● EXERCISE REQUIREMENTS
Word for word, set down the records and skip each picture.

Saved data entries:
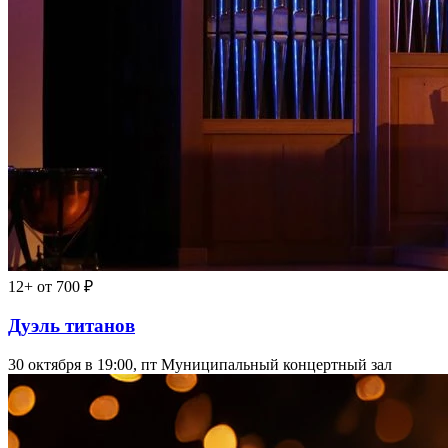
12+
от 700 ₽
Дуэль титанов
30 октября в 19:00, пт
Муниципальный концертный зал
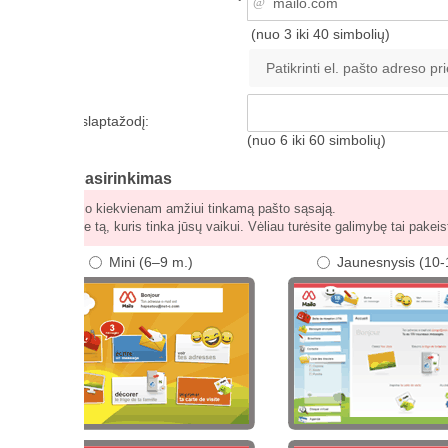
(nuo 3 iki 40 simbolių)
slaptažodį:
(nuo 6 iki 60 simbolių)
asirinkimas
lo kiekvienam amžiui tinkamą pašto sąsają.
te tą, kuris tinka jūsų vaikui. Vėliau turėsite galimybę tai pakeisti.
Mini (6–9 m.)
Jaunesnysis (10-14 m.)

● OUTPUT OF THE EXERCISE
12+
от 700 ₽
Дуэль титанов
30 октября в 19:00, пт
Муниципальный концертный зал
(nuo 3 iki 40 simbolių)
slaptažodį:
(nuo 6 iki 60 simbolių)
asirinkimas
lo kiekvienam amžiui tinkamą pašto sąsają.
te tą, kuris tinka jūsų vaikui. Vėliau turėsite galimybę tai pakeisti.
Mini (6–9 m.)
Jaunesnysis (10-14 m.)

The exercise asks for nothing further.